На коре лиственницы были видны следы надрезов. Техники указали, что это, несомненно, следы ножа. Конец одной из веток был обломан. Де Пальма пошарил вокруг ствола, пытаясь найти недостающий кусок, но напрасно. Он открыл блокнот и записал эти подробности. В остальной части места преступлений он обнаружил лишь то, о чем уже прочел раньше.
«По крайней мере, ты составил себе представление об этом», — подумал де Пальма.
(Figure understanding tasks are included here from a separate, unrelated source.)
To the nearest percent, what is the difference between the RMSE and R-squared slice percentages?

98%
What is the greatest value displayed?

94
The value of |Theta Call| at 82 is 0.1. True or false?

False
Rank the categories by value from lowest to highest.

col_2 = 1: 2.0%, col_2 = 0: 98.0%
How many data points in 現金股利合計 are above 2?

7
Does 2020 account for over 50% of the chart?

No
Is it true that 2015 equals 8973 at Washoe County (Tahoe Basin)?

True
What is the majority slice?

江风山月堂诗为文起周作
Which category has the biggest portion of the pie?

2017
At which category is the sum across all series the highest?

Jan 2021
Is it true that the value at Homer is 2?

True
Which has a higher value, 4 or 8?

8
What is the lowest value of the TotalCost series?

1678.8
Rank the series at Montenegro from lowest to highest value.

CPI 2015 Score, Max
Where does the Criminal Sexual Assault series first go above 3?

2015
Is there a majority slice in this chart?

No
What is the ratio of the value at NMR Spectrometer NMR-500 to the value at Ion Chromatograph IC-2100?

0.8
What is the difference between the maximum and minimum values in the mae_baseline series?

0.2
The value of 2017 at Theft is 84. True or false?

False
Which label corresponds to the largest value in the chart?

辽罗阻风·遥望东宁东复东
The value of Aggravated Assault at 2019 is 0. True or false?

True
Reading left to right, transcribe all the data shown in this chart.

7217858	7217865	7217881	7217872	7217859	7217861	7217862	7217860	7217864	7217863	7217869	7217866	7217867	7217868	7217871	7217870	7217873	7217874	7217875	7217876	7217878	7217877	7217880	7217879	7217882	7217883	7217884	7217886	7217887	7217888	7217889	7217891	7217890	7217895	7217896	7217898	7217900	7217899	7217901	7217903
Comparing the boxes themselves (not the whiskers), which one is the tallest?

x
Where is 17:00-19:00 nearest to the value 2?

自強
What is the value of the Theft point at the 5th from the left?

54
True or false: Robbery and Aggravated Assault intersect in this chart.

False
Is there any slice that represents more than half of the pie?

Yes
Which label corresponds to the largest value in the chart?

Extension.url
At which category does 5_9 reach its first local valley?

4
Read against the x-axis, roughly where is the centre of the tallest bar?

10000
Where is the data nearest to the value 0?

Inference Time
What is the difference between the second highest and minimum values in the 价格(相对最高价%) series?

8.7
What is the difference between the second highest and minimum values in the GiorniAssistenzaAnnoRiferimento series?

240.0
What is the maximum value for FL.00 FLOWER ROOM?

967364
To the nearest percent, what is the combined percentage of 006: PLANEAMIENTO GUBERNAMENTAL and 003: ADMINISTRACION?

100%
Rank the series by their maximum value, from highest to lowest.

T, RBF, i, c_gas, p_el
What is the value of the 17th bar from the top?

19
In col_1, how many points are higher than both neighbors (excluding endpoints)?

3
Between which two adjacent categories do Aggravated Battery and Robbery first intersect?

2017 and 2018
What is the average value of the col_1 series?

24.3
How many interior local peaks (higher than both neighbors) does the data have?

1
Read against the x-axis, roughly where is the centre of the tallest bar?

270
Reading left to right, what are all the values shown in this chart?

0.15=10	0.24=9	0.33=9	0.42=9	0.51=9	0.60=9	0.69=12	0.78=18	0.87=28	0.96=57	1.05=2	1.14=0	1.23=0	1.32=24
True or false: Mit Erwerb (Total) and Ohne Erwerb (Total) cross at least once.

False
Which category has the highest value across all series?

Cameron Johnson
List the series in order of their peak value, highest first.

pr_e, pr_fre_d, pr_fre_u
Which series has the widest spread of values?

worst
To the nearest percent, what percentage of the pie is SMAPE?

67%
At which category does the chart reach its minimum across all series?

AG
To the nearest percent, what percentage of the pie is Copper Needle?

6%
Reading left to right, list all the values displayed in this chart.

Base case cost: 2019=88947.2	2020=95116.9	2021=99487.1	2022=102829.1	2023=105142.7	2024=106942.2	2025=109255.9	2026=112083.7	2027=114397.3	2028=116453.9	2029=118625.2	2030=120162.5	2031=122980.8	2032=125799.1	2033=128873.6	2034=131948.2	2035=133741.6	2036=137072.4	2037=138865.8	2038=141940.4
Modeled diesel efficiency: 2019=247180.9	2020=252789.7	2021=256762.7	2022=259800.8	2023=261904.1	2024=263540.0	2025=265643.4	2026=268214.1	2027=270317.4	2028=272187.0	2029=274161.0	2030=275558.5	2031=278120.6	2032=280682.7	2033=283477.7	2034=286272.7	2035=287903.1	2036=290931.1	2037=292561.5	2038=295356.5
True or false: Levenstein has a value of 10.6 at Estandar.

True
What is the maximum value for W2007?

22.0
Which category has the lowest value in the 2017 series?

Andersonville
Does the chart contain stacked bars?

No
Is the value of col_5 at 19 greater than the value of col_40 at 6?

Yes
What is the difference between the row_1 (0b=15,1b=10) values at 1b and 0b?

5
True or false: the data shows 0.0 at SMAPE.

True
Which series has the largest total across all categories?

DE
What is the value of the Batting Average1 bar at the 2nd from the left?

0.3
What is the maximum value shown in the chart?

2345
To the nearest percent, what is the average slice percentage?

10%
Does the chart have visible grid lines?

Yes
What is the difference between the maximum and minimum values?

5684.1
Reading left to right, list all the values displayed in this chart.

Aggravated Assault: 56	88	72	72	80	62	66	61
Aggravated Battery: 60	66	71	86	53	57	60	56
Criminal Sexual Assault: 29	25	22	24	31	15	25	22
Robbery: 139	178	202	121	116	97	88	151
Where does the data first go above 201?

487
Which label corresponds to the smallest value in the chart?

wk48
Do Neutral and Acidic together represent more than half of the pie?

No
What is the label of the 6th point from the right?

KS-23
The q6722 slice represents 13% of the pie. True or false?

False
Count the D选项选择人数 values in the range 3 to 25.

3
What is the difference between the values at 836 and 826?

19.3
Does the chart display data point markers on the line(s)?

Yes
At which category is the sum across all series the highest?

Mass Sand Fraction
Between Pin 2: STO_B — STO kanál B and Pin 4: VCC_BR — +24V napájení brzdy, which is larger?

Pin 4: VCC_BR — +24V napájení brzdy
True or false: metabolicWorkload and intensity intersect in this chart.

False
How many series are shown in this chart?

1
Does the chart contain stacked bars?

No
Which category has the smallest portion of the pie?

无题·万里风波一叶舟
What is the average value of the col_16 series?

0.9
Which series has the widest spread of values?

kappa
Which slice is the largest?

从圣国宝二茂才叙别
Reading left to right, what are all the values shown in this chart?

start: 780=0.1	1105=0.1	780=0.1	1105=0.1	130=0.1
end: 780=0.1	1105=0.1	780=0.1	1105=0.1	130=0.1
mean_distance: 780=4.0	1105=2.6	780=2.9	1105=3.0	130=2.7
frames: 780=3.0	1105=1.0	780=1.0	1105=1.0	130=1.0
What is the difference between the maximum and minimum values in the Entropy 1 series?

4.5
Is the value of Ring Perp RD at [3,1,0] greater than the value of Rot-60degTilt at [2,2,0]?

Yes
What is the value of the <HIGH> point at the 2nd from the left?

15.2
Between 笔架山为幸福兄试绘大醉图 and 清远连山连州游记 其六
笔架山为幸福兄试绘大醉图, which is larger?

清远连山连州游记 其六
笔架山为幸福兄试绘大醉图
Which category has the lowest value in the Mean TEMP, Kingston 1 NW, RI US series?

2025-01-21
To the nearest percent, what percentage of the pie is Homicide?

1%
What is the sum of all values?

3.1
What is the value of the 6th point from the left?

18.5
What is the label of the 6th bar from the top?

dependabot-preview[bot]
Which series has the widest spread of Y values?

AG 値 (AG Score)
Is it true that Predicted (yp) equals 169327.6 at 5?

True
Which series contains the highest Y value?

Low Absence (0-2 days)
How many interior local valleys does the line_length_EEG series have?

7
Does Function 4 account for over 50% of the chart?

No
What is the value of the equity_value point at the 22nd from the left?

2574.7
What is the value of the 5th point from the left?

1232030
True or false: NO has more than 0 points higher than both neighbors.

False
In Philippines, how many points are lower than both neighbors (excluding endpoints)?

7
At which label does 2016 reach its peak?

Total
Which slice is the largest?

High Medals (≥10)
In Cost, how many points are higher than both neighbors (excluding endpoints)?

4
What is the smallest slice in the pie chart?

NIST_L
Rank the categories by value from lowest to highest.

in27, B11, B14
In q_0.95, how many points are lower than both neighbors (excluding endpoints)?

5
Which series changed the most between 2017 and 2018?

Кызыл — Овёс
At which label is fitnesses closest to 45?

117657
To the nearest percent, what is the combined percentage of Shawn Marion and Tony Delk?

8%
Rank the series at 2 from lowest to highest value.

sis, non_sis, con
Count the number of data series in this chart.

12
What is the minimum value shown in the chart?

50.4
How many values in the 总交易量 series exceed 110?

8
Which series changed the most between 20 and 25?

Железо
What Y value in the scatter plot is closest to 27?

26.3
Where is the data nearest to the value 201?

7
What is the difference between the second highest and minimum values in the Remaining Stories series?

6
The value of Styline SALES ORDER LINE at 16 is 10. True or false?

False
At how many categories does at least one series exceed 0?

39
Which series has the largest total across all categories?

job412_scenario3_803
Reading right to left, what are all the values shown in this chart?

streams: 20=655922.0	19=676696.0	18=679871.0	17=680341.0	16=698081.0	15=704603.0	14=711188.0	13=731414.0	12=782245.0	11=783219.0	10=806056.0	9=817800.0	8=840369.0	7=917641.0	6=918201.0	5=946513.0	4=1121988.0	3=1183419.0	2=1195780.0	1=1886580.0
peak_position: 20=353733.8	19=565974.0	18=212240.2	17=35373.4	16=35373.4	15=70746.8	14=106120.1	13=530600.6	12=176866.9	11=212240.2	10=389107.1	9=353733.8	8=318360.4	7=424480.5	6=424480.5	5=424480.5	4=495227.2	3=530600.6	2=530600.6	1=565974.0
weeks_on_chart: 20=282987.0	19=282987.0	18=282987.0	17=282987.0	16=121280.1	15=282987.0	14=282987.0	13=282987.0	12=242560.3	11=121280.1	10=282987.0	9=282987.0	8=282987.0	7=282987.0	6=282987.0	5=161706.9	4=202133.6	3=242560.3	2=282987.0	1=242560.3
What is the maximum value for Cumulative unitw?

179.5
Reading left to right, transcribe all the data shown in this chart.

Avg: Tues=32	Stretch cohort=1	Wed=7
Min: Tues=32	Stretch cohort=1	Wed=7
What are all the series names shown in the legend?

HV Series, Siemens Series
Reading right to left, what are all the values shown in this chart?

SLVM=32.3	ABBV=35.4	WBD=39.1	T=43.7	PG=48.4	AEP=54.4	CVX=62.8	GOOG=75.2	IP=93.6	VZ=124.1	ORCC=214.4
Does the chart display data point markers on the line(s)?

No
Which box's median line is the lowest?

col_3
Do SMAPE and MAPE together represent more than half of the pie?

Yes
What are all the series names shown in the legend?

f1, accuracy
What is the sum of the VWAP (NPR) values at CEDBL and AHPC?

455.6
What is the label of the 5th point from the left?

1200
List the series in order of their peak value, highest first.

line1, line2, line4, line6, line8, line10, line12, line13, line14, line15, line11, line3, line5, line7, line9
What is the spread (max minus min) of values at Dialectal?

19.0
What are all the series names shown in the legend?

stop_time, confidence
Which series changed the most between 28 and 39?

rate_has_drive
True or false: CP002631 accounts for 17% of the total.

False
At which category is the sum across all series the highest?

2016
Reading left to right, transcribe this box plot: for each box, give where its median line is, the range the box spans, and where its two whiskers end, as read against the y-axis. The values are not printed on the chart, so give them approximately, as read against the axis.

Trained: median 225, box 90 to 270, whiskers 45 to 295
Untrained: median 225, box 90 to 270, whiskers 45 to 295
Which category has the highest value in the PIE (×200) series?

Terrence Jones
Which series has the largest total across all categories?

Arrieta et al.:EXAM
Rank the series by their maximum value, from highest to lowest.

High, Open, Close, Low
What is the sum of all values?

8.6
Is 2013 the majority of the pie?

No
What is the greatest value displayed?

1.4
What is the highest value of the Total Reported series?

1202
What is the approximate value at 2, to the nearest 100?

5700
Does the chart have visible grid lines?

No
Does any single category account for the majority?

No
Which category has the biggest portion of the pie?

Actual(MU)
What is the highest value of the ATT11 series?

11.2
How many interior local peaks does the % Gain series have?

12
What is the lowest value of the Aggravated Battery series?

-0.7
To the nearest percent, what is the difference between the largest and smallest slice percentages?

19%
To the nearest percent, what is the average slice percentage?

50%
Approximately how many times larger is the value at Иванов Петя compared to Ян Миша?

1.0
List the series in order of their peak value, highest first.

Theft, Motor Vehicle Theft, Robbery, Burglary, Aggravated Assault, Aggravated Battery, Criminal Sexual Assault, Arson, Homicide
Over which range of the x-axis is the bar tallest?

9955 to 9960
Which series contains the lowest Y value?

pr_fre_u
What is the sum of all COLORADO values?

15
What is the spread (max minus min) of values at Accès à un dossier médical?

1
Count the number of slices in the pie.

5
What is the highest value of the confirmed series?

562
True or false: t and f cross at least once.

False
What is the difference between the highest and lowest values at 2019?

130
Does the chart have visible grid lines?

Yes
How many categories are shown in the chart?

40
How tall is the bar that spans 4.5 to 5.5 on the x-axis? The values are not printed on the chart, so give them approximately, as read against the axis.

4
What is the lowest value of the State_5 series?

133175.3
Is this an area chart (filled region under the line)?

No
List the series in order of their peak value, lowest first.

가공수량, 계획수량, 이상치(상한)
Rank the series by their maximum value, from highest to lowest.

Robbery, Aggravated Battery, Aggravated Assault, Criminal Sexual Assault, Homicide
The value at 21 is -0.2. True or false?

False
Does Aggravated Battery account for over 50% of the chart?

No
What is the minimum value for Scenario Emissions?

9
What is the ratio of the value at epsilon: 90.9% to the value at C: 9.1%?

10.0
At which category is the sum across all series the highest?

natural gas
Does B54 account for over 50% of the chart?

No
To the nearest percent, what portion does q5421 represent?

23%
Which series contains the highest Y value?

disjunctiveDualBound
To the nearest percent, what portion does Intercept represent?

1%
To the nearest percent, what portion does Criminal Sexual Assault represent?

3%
Он посмотрел вверх, на то место, где ствол раздваивался.
В развилку дерева была вставлена длинная сухая ветка с заостренным концом. Острие указывало на восток. Она не могла упасть сверху: все ветки над ней были короче, чем она.
— Кто-то влез наверх и положил туда этот кусок дерева, — сказал себе де Пальма, фотографируя развилку.
Он снова вспомнил слова Кристины: «Если палка повернута острием к югу и вверх, жертва предназначена одному из абааху верхнего мира, если к северу и вниз — это жертва одному из абааху нижнего мира».
— Абааху, — повторил де Пальма. — Слово из глубин Сибири и обряд, не имеющий ничего общего с нашей культурой. И кроманьонцы тут тоже ни при чем. Если этот обряд имеет к ним отношение, то разве что в туманных теориях Кристины Отран.
Тишину разорвал свист. Недалеко от дороги, между узловатыми стволами дубов, мелькнул какой-то темный силуэт. Де Пальма застыл на месте. У него не было сил даже положить руку на рукоять своего оружия.
Сзади раздался шумный вздох. Какой-то зверь стоял у него за спиной. Дрожа всем телом, де Пальма быстро повернулся назад. Меньше чем в двух метрах от него стоял крупный олень и рассматривал его своими черными глазами, подняв переднюю ногу. Рога зверя показались де Пальме огромными. Олень дышал медленно и глубоко, и при каждом вдохе из его рта вылетал клуб густого пара.
— Ты меня напугал! — крикнул де Пальма, чтобы избавиться от адреналина, который рвал ему внутренности.
Олень заревел низко и хрипло и наклонил рога, словно собирался броситься на человека.